I left our session feeling a little frustrated because there doesn’t seem to be any answers to help me with this. There is no cure, no quick fix, no magic pill. All T keeps telling me at the moment is that I must eat, and I must rest, because that is adding to my black and white thinking and it is not helping me stay in control. I know she is right (though I want to throttle her when she says it!) but I’m just finding it so, so hard. My one and only reason for trying to eat right now is because of the look on her face when I disappoint her (again) and she gets that motherly, concerned tone to her voice (again) and tells me (again!) that I must eat because of all her usual reasons. I hate and love it all in one sentence. Her concern makes me feel loved, and sometimes I want to not eat forever so I can always hear that tone in her voice; but in direct contrast, I want to snap out of this quick sharp because I know that the “I’m pleased/proud of you” tone would be so much sweeter. It feels a little like I cannot take the risk with being fixed: in case she doesn’t have that next level; in case there isn’t a “proud of you” tone because actually, she isn’t my mother and she doesn’t care; in case she will never be proud of me; in case being ‘fixed’ means she stops caring because professionally, her job is done. Staying broken, but keeping her, can feel like the safest option.

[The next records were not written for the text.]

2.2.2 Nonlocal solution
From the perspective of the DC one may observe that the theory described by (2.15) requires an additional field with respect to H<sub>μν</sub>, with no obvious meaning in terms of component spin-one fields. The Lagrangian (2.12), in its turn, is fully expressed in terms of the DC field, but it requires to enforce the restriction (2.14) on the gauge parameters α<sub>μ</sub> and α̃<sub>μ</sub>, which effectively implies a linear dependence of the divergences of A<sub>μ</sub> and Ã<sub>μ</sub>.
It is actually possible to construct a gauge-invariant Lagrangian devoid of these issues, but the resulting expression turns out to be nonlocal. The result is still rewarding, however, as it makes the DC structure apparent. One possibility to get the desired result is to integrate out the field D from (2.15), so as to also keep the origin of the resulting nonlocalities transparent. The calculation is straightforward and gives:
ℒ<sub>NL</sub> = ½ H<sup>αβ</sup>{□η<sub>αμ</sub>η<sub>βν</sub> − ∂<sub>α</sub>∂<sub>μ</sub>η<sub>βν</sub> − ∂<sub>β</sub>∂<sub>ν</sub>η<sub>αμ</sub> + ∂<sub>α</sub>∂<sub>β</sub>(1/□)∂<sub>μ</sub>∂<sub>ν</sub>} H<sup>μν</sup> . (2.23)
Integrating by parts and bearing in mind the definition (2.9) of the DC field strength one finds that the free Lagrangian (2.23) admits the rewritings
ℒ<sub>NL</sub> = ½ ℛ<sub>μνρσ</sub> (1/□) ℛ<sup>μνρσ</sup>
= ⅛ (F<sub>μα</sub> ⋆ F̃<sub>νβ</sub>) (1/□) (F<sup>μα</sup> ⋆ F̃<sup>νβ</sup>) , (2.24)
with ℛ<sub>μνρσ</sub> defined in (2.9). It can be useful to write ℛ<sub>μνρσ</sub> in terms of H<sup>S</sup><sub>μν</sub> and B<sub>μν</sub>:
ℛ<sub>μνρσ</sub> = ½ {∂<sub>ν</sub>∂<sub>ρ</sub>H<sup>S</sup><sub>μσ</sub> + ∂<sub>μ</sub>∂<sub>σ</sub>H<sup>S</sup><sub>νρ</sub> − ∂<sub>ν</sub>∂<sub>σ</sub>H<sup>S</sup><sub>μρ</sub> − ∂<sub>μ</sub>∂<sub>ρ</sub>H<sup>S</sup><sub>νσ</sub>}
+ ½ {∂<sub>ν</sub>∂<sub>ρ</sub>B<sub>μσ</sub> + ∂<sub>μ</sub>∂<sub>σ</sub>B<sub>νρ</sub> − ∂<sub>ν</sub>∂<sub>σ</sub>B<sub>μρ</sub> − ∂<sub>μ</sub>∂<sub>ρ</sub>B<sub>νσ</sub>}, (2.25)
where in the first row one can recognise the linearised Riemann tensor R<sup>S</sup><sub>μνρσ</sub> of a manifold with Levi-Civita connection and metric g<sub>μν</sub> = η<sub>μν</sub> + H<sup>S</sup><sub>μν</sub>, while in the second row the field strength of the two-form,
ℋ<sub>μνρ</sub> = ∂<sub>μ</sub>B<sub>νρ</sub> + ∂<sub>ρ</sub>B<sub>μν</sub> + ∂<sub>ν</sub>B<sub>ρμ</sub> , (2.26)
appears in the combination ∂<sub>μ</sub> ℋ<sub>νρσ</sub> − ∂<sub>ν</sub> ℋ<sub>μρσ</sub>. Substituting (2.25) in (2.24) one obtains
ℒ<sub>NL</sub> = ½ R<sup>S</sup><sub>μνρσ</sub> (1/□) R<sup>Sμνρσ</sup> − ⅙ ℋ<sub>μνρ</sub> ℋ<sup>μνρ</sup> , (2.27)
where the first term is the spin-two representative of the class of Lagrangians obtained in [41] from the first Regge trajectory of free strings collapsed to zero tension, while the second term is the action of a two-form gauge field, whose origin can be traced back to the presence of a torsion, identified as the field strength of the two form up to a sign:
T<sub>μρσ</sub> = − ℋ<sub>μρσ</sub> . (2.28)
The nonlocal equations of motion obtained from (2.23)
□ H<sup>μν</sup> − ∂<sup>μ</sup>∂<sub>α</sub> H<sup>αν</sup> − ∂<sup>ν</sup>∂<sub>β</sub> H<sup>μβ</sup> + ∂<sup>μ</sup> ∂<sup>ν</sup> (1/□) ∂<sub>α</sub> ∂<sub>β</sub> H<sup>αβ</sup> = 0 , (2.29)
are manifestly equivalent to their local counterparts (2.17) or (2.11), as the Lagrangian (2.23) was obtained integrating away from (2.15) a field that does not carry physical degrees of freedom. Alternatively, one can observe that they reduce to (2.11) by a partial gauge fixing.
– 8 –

That’s off on a tangent, sorry.
We talked about the idea of “good enough”, in an attempt to start challenging my perfectionist streak. I need to be perfect but never can be and it really upsets me, and January’s new job is going to be total chaos for weeks, even months. T told me about studies where ‘perfect’ parents actually didn’t make happy children, because children learn and benefit from witnessing mistakes from adults, and the growth from it. She tried to nudge me towards thinking about trying to be just ‘good enough’, to retain my sanity. I think I took in more of this than I was verbally saying, it has sunk it and it feels like it could be the beginning of a healthy coping strategy for January – “was that ‘good enough'” instead of “was that perfect”. It might also serve as a prompt for T in our sessions, to support me during the inevitable panic that I’m doing badly and everything is a doom and gloom…
What did really help today, though, was listening to T talk about herself. She told me how, since she’s been broken, she’s only been able to do one thing at once – she’s usually the sort of person who has an unfeasibly large amount of plates spinning at one time. But since being broken, she has stopped and is instead doing that one thing properly, then moving on to the next one, and doing that properly too. I guess an idea of quality instead of quantity. It was gorgeous to hear her talk about herself and was ‘modelling’ behaviour in the truest sense. I am really pleased that she shared these ideas with me as it started to give me scaffolding for January. Things that mean I might survive, no matter how painful initially.
The other thing I just adored about our session today is seeing T excited for Christmas. Her (grown up) kids are home and she’s distracted and excited and it is so, so lovely to see her as a human and not just a professional. It was so healing to see that there are people enjoying the holiday, loving their families and just generally being normal. It was really sweet to see and I hope a little bit of her excitement might have rubbed off on me?! My little toe is starting to feel a little festive, maybe…. T genuinely deserves all the best things in the world and I truly hope she has a beautiful, relaxing and crazy-free Christmas.
14 sleeps until I see her again now, and I’m already feeling that attachment sting. I’m preoccupied with thoughts of how she has forgotten about me because she’s now focussing on the important people in her life, and I’m not important to her or to anyone. I’m a nothing. I’m a nothing, on my own for 14 sleeps, doing the motions of Christmas whilst my mind is elsewhere. I miss her, and I know that is pathetic.